Verify the install by listing the plugins directory; you should see one shared library per entry in the Hardware Support Matrix.

2. Launch mne_scan

From the install prefix:

# Linux / macOS
./bin/mne_scan

# Windows
bin\mne_scan.exe

The main window opens with three docks:

  • Plugin Toolbar (left) — every loaded plugin, grouped Sensor / Algorithm / IO.
  • Plugin Scene (centre) — the drag-and-drop canvas where you wire up the pipeline.
  • Log (bottom) — runtime messages from each plugin.

Empty main window after first launch

3. Add a Source Plugin (FiffSimulator)

The FiffSimulator plugin replays a pre-recorded FIFF file and is the easiest way to test the pipeline without hardware.

  1. Drag FiffSimulator from the Plugin Toolbar onto the Plugin Scene.

  2. Click the plugin to open its configuration panel, then select the Connection tab.

  3. Start mne_rt_server in a separate terminal, pointing at the sample dataset:

    ./bin/mne_rt_server --file ./resources/data/MNE-sample-data/MEG/sample/ernoise_raw.fif
  4. Back in MNE Scan, set the host to 127.0.0.1 and press Connect. The status indicator should switch to Connected.

  5. Open the Preferences tab and set Block size equal to the sampling frequency (so the display refreshes once per second).

See Stream Pre-Recorded Data for a fuller walkthrough of FiffSimulator.

4. Add a Display / Recording Plugin

You can either look at the data live, record it, or both. For the quickstart, do both:

  1. Drag writetofile from the IO group onto the scene.
  2. Hover over FiffSimulator's output connector (right side) and drag a connection to the writetofile input connector (left side). A solid line confirms the link is established.
  3. Click writetofile and pick an output path in its Preferences tab.

Optionally drag any algorithm plugin (e.g. noisereduction) between the two to verify processing also works.

Wired pipeline: FiffSimulator → writetofile

5. Start Streaming

Press the green Run button in the top-left of the toolbar.
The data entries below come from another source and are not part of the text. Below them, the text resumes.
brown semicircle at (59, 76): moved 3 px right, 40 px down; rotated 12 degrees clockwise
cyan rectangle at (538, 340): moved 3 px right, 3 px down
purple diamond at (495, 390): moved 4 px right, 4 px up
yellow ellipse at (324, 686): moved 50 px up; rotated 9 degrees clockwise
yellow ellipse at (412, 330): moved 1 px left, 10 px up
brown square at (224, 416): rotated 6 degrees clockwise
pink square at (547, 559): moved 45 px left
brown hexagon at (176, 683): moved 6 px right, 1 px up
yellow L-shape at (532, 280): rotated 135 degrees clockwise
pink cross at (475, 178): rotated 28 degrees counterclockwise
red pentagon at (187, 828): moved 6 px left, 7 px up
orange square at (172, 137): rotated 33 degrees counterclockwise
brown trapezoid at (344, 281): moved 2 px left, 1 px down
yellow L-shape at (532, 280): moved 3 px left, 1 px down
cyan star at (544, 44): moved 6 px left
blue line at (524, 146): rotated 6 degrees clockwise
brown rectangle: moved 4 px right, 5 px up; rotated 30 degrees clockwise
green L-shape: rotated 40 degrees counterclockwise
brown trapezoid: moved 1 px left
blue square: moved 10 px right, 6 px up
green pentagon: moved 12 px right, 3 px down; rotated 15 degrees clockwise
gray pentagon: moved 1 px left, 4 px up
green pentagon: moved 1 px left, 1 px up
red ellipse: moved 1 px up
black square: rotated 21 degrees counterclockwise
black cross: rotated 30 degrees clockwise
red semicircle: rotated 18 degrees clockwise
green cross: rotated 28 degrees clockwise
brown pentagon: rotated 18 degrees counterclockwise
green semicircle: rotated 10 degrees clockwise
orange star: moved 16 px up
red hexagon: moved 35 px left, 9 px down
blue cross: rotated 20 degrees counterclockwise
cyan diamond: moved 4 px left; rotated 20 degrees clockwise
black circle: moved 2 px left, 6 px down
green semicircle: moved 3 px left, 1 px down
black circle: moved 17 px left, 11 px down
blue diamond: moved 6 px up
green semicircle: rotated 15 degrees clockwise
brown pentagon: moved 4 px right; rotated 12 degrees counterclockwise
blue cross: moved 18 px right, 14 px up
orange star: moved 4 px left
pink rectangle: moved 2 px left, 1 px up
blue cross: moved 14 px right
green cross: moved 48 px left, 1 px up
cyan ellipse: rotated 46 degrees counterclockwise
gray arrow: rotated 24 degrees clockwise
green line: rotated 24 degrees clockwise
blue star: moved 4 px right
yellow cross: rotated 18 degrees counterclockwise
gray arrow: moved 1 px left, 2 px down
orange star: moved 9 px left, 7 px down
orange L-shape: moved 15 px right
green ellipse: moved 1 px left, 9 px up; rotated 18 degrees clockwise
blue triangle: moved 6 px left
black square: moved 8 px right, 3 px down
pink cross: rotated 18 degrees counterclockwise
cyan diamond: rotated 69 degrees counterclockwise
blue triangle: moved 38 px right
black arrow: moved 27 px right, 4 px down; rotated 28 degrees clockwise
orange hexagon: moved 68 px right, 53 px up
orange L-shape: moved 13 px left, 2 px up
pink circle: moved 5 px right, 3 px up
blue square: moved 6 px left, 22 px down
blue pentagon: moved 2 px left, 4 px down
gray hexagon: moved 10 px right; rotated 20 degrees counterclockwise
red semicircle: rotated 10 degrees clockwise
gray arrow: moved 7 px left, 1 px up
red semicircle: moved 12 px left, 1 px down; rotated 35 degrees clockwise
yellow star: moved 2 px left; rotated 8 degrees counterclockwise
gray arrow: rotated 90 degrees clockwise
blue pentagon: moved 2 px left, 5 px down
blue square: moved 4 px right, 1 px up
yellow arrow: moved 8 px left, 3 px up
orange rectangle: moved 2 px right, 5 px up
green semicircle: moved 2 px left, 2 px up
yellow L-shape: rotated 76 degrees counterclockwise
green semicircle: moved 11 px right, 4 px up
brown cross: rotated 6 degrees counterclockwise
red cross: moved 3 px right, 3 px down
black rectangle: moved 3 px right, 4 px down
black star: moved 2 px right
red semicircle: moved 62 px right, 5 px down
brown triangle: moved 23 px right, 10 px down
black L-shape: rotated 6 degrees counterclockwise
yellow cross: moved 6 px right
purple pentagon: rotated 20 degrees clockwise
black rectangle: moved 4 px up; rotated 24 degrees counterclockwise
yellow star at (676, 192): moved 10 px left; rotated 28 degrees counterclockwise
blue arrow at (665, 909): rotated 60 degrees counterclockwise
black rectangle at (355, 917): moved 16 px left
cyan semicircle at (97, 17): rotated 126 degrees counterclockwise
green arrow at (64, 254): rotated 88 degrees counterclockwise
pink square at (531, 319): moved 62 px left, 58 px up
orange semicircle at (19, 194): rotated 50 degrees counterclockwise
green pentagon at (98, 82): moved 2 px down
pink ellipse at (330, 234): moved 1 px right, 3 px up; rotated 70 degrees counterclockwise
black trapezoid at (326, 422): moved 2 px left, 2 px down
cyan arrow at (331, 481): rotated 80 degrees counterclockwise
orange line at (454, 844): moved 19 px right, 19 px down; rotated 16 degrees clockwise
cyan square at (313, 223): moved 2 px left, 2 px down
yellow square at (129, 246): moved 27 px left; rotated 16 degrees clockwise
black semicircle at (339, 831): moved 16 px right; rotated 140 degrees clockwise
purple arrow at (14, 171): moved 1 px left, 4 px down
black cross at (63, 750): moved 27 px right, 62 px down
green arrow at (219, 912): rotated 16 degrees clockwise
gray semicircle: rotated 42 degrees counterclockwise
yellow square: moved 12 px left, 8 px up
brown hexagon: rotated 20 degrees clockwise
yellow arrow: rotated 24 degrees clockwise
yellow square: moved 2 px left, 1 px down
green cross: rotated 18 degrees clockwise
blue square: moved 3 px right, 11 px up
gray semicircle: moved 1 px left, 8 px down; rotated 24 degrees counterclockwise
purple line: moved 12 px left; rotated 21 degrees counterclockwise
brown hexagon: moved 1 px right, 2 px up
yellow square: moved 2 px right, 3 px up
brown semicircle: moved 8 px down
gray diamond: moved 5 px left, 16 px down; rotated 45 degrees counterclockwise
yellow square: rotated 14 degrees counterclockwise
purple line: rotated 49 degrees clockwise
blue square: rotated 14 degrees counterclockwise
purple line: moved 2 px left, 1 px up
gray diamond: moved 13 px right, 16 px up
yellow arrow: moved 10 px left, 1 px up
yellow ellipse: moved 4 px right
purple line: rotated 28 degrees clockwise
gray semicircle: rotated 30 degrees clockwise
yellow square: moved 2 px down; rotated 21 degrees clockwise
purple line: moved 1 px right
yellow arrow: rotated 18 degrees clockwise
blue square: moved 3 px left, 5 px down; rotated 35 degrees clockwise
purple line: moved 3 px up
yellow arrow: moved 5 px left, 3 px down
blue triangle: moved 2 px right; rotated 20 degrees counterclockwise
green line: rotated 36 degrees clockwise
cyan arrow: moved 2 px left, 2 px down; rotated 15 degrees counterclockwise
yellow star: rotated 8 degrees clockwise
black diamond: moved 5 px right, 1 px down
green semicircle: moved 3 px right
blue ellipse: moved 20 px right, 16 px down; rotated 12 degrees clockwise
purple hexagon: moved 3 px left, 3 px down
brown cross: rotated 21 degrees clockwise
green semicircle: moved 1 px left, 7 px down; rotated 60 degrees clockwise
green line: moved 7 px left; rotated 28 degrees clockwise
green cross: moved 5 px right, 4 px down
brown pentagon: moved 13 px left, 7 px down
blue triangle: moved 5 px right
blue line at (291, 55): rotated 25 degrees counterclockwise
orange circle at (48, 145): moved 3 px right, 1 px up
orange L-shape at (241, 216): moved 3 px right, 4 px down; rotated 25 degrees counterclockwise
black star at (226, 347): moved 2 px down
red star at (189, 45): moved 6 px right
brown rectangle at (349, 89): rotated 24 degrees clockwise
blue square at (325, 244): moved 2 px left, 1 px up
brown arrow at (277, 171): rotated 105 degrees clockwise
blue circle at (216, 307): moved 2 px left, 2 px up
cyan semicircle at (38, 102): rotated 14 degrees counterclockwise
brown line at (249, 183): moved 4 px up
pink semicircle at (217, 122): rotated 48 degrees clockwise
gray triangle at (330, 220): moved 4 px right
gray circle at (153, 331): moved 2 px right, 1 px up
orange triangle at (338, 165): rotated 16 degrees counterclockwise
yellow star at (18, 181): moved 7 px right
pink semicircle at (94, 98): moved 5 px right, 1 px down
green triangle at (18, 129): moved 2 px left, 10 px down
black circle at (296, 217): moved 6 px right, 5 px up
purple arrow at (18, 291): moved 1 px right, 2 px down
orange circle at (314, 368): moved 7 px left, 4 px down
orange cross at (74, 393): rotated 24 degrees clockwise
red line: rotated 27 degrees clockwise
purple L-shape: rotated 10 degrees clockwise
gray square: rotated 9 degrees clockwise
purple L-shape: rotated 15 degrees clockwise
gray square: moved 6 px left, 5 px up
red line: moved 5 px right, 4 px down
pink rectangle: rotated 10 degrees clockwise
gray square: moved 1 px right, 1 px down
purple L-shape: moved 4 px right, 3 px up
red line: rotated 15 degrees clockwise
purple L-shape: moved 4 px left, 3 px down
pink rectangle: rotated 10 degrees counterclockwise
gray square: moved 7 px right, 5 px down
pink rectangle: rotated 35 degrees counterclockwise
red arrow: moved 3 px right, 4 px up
You should observe:

  • The Log dock prints initialisation messages from every plugin in the pipeline.
  • Clicking on FiffSimulator shows the real-time channel display refreshing once per second.
  • The output FIFF file grows on disk as samples are written.

If any plugin fails to start, the failing connector turns red and the Log dock prints an [ERROR] line tagged with the plugin name.

6. Stop and Verify the FIFF Output

Press the red Stop button when you have collected enough data. The output file is finalised (FIFF closing tags written) only after Stop completes — kill-9'ing mne_scan will leave a truncated file.

Verify the recorded file:

./bin/mne_show_fiff <path-to-output.fif>

You should see the standard FIFF block structure (FIFFB_MEAS_INFO, FIFFB_RAW_DATA, …) and a sample count that matches your recording duration × the source sampling frequency.